> _Task prompt_
Please change every "BCE" to "Banco Central Europeo" in the entries below, from their start through the line that contains "expresidente de la", both ends included, and give back only those lines with nothing else altered. Leave the pictures out of your answer.

▶

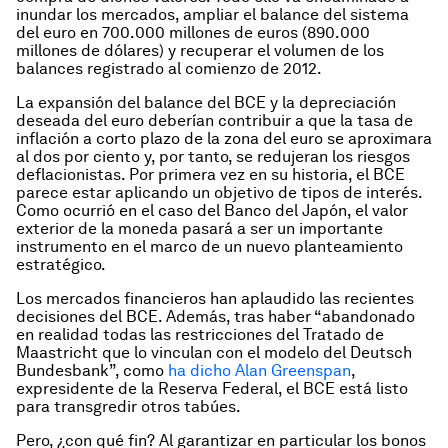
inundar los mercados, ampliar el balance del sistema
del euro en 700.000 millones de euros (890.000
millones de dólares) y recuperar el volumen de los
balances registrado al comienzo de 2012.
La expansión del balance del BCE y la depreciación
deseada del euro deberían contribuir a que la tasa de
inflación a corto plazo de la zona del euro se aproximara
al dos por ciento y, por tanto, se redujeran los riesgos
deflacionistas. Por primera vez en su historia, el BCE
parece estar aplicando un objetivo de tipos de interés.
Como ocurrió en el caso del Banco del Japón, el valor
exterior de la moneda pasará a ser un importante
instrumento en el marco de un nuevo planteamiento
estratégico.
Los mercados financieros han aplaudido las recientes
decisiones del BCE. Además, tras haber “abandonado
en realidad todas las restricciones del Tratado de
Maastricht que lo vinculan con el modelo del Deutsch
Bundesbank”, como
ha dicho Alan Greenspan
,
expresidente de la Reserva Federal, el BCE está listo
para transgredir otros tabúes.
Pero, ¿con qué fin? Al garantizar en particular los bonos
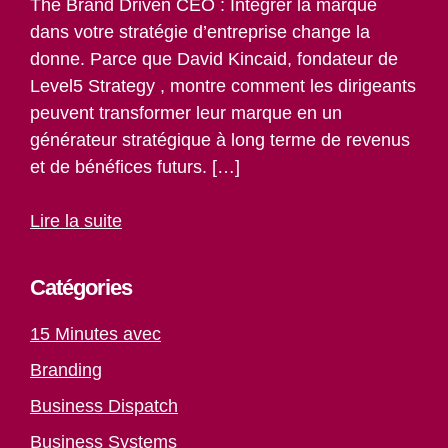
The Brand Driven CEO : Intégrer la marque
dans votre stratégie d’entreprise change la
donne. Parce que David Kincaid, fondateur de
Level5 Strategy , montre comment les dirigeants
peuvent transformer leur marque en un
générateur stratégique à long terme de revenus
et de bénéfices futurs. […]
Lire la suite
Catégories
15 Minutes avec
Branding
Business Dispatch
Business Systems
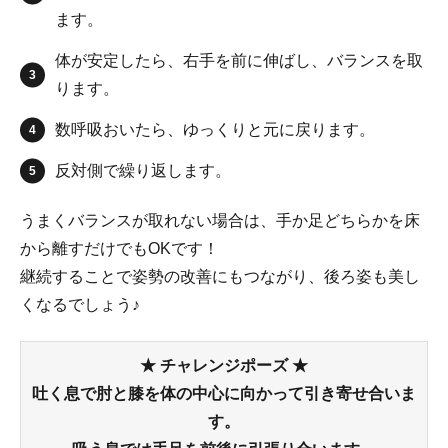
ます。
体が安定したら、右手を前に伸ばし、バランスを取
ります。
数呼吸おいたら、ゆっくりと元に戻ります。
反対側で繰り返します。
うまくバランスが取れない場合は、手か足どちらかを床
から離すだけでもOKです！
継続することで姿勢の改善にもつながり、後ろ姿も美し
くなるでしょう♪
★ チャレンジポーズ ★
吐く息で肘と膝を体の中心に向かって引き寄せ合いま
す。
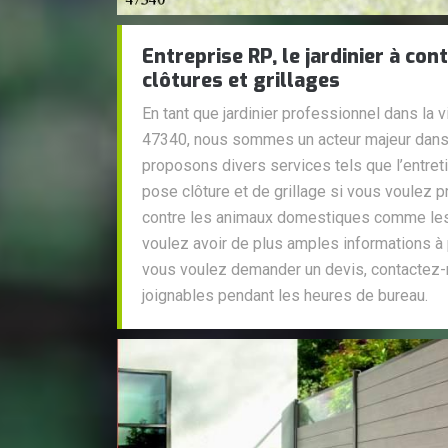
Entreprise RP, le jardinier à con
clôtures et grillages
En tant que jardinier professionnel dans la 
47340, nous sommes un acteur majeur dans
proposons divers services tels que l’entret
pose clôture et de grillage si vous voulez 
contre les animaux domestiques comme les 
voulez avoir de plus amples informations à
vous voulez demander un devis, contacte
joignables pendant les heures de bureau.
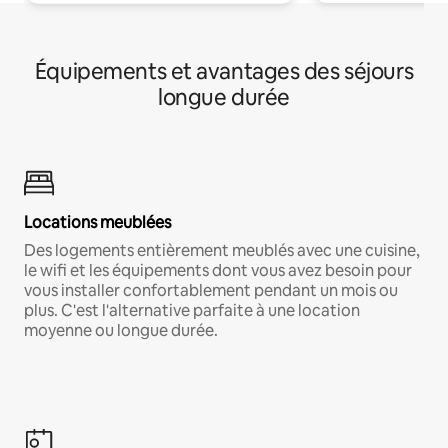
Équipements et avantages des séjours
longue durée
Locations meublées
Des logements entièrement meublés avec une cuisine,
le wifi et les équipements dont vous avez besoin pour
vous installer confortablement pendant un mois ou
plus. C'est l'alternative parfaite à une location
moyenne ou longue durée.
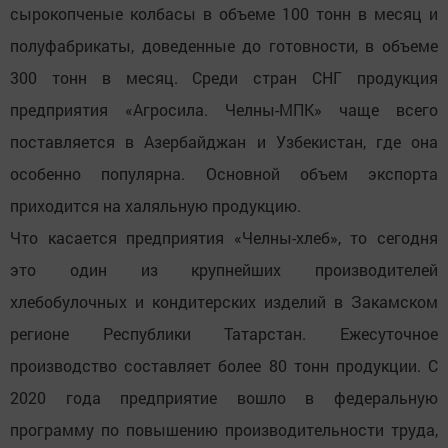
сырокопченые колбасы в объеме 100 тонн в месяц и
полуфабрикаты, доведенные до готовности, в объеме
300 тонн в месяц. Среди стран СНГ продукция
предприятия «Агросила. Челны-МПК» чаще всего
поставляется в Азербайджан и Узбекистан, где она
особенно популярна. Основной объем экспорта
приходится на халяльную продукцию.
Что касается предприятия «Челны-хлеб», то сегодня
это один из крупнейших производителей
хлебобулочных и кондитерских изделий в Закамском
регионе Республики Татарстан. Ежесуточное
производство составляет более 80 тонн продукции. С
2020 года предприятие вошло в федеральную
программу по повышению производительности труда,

◀

> _Expected output_
inundar los mercados, ampliar el balance del sistema
del euro en 700.000 millones de euros (890.000
millones de dólares) y recuperar el volumen de los
balances registrado al comienzo de 2012.
La expansión del balance del Banco Central Europeo y la depreciación
deseada del euro deberían contribuir a que la tasa de
inflación a corto plazo de la zona del euro se aproximara
al dos por ciento y, por tanto, se redujeran los riesgos
deflacionistas. Por primera vez en su historia, el Banco Central Europeo
parece estar aplicando un objetivo de tipos de interés.
Como ocurrió en el caso del Banco del Japón, el valor
exterior de la moneda pasará a ser un importante
instrumento en el marco de un nuevo planteamiento
estratégico.
Los mercados financieros han aplaudido las recientes
decisiones del Banco Central Europeo. Además, tras haber “abandonado
en realidad todas las restricciones del Tratado de
Maastricht que lo vinculan con el modelo del Deutsch
Bundesbank”, como
ha dicho Alan Greenspan
,
expresidente de la Reserva Federal, el Banco Central Europeo está listo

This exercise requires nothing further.